*Текст упражнения*.
▶
Только отставной поручик П. Г. Каховский действовал в этот день последовательно и четко, словно хорошо отлаженный механизм. И. Д. Якушкин писал, что «Каховский прежде еще дал слово Рылееву, если Николай Павлович выедет пред войска, нанести ему удар; но Александр Бестужев после, наедине с Каховским, уговорил его не пытаться исполнить данное им обещание Рылееву. Переговоры эти между Каховским и Рылеевым, а потом между Бестужевым и Каховским были совершенно неизвестны прочим членам».

Император «пред войска» не выезжал, но военный генерал-губернатор Милорадович вплотную подъехал к восставшим и обратился к солдатам.

«…Милорадович был в нескольких шагах от них и начал уже приготовленную на случай речь. Тут Каховский выстрелил в него из пистолета, пуля попала ему в живот» (И. Д. Якушкин). По словам Якушкина, Н. К. Стюллер, полковой командир лейб-гренадеров, весь путь до Сенатской «шел со своим полком и не переставал уговаривать солдат вернуться в казармы; когда лейб-гренадеры поравнялись с Московским полком, Каховский выстрелил в Стюллера и смертельно его ранил».

Несколько раненых, неудачные атаки конногвардейцев, попытка уговорить солдат вернуться в казармы — после этого действия на Сенатской замерли. Войска императора взяли мятежные полки в полукольцо, толпы народа обступили площадь. Многие горожане вообще не понимали, что происходит, полагая, что это смотр, парад или учение… Не один час длилось странное противостояние, стояние на месте. М. А. Бестужев вспоминал: «День был сумрачный — ветер дул холодный. Солдаты, затянутые в парадную форму с 5 часов утра, стояли на площади уже более 7 часов. Со всех сторон мы были окружены войсками — без главного начальства (потому что диктатор Трубецкой не являлся), без артиллерии, без кавалерии, словом, лишенные всех моральных и физических опор для поддержания храбрости солдат».
◀
*Приведённый список*.
▶
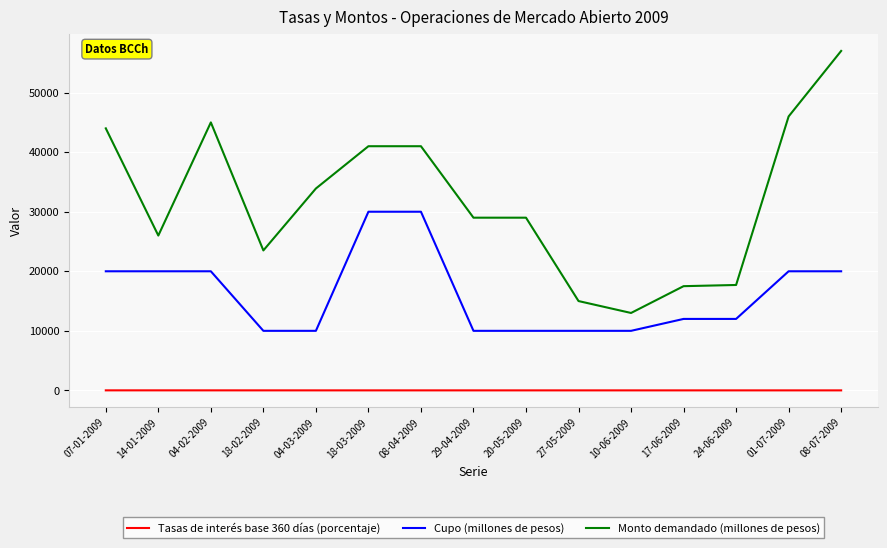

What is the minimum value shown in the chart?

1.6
◀
▶
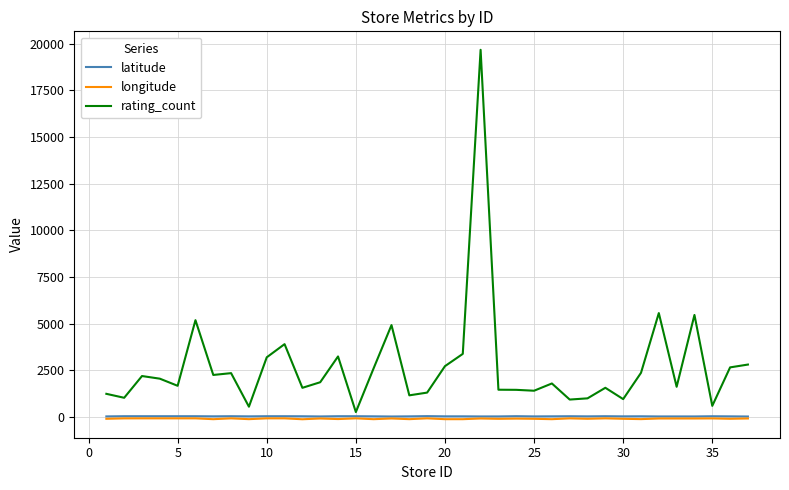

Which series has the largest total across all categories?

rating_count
◀
▶
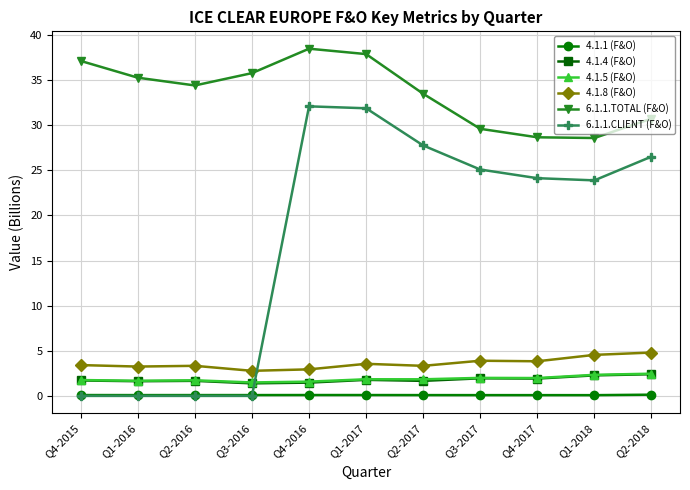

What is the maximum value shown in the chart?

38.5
◀
*Вопросы по материалу*.
1. Процитируйте текст о Каховском, начиная со слов «Только отставной поручик» и до слов «обратился к солдатам.» включительно.
2. Сколько строк в списке содержат слово «shown» с учётом регистра? Ответьте одним числом.
Текст и список никак не связаны между собой.

*Ответы к заданиям*.
1.
Только отставной поручик П. Г. Каховский действовал в этот день последовательно и четко, словно хорошо отлаженный механизм. И. Д. Якушкин писал, что «Каховский прежде еще дал слово Рылееву, если Николай Павлович выедет пред войска, нанести ему удар; но Александр Бестужев после, наедине с Каховским, уговорил его не пытаться исполнить данное им обещание Рылееву. Переговоры эти между Каховским и Рылеевым, а потом между Бестужевым и Каховским были совершенно неизвестны прочим членам».

Император «пред войска» не выезжал, но военный генерал-губернатор Милорадович вплотную подъехал к восставшим и обратился к солдатам.

2. 2